Agreement about the terminology and descriptions of fetal heart rate (FHR) patterns (
nomenclature) is now well established, largely based on the report of the National Institute of Child Health and Human Development (NICHD) workshop of 1997, but consensus on FHR interpretation and management has been extraordinarily difficult to achieve in US obstetrics.
Interpretation deals with the significance for the fetus in terms of risk of potentially damaging metabolic acidemia. It is also now understood that part of this interpretation is recognizing or projecting the probability of a pattern of lower risk of acidemia evolving into one with a higher risk so that timely intervention can occur.
Management means how the obstetrical team actually responds to a FHR pattern to minimize fetal metabolic acidemia without excessive operative or other interventions.
Many professional bodies and individuals, particularly overseas, have classified FHR patterns and recommended management approaches. For various reasons none of these guidelines has achieved widespread international adoption.

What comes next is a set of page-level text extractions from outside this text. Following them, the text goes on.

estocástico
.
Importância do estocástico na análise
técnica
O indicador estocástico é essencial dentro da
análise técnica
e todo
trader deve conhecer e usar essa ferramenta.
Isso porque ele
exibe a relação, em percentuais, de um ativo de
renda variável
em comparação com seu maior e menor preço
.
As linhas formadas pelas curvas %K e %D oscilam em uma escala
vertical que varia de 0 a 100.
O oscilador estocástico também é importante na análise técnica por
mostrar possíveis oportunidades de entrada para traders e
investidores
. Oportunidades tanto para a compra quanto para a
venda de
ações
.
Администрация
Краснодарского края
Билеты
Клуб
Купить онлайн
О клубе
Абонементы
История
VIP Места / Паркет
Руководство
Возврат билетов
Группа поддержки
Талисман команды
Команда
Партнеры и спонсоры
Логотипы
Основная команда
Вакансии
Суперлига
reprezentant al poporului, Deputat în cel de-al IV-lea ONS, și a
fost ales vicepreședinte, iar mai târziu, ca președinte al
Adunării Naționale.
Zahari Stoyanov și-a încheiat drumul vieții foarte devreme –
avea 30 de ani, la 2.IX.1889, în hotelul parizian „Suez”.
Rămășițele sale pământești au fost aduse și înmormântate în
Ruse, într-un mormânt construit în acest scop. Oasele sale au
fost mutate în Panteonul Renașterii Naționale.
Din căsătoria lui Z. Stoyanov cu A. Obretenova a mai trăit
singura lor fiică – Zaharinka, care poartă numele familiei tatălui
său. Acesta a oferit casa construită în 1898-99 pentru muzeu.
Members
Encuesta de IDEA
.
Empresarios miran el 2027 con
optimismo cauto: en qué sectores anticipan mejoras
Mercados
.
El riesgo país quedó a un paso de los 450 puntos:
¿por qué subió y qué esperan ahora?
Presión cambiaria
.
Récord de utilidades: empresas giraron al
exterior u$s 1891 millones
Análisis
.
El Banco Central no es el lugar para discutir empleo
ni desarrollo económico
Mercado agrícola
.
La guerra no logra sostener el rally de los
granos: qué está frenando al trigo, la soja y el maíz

Evidence is accumulating that a 5-tier system does relate to degrees of acidemia and fetal damage and, if appropriately rule based, can improve consistency in interpretation among providers. There is also emerging evidence that if taught and accepted hospital-wide, such an approach can reduce newborn metabolic acidemia without increased obstetrical intervention.
An obvious solution is for professional associations to set up a framework that conforms to the currently available data (admittedly limited), which can be tested for effectiveness. The Japan Society of Obstetrics and Gynecology has done this with 5 tiers on a national level and is expecting validation (or the opposite) to emerge from subsequent studies.